I was surprised by the size of this data. And this is only from the food safety aspect of SCM. So the data sizes SCM generate has a potential to grow big quickly and we have a big data problem in SCMs. Then how do we store this huge data on all blockchain nodes? Big data will not only overwhelm the storage resources of the nodes but also strain the network as well. Are we going to just store the hash of the big data? If so, why can't we store the hash in an append-only multiversion distributed datastore and call it a day.
Moreover, don't you need to run some analytics on this data? So you will need a database/data store any how. Instead of investigating ways to do SCM with blockchains, wouldn't it make more sense to look for ways to enforce existing database solutions with provenance/attestation? (I have been hearing about provenance work in databases but never had time to learn about them.)
3. How do we teach blockchains to keep secrets?
For SCM, organizations would not like other parties to know the information about goods being transported in order not to lose their strategic advantage. I guess there are some techniques to anonymize information and some blockchains use them. But given that this information is permanently stored, how hard is it for an incentivized third party to data-mine (in machine learning sense, not in blockchain sense :-) this information and de-anonymize the information.

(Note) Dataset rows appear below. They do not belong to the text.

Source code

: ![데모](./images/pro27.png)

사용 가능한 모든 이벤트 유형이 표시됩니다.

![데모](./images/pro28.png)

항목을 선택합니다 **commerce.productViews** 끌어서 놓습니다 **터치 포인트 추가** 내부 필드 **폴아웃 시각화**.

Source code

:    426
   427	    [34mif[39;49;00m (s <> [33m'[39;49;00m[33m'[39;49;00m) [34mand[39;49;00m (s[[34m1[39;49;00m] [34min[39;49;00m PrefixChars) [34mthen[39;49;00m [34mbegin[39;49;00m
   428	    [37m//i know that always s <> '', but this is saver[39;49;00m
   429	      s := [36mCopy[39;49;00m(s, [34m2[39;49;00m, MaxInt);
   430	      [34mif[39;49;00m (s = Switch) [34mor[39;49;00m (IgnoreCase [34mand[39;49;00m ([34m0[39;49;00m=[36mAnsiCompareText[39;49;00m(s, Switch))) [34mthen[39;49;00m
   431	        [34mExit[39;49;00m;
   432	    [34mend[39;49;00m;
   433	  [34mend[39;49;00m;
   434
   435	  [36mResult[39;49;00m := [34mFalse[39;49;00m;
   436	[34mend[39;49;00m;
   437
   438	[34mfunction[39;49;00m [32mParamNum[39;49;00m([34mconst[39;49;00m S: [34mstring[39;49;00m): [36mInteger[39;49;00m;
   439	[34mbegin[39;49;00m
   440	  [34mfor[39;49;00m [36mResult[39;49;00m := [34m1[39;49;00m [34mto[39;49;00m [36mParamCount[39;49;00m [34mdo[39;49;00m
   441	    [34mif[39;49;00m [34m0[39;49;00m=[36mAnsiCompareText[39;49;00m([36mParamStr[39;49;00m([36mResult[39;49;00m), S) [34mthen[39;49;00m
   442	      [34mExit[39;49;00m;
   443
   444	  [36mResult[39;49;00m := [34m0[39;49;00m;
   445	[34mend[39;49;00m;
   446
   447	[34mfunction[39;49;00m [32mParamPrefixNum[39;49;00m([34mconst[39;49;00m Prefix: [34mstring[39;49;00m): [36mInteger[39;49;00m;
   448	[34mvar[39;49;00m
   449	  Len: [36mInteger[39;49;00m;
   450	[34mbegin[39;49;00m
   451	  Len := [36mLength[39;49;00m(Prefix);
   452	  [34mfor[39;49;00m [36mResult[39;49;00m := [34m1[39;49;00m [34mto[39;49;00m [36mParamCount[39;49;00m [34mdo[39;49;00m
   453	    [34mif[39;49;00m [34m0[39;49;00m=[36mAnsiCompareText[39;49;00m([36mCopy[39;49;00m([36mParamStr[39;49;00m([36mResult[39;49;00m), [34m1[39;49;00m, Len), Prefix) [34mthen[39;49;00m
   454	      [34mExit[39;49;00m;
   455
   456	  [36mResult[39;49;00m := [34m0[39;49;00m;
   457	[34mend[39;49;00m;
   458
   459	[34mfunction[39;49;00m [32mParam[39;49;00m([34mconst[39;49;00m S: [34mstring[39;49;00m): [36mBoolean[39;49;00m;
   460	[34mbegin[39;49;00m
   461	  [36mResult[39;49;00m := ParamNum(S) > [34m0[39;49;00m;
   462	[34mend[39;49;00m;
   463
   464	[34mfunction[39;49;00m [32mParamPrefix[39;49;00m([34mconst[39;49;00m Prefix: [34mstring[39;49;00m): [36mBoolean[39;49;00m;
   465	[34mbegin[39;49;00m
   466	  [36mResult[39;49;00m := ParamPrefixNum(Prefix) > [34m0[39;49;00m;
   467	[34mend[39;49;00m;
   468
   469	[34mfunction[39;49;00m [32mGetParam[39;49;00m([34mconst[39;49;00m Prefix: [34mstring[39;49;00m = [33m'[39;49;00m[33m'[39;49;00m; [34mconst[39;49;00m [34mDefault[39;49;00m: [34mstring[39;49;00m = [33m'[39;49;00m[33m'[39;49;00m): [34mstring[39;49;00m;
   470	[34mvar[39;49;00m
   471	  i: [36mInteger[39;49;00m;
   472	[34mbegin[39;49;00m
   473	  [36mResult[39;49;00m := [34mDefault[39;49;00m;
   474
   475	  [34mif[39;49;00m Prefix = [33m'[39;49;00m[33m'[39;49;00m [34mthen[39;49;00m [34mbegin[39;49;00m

4. One chain to rule them all?
If we use blockchains for SCM, how do we get the public miners on board? I guess we give some tokens via an ICO, and ask them to mine for more tokens. People say blockchains facilitate crowdfunding new initiatives and I certainly appreciate some of the advantages ICOs bring. On the other hand, if done responsibly (and not just playing to people's greed) I am sure this won't be as easy as it sounds. Would there be dozens of SCM blockchains? Would it be possible to maintain a healthy number of diverse miner pools? When things start to level off would we end up with blockchain graveyards? A responsible startup should also have an end-of-life plan, right?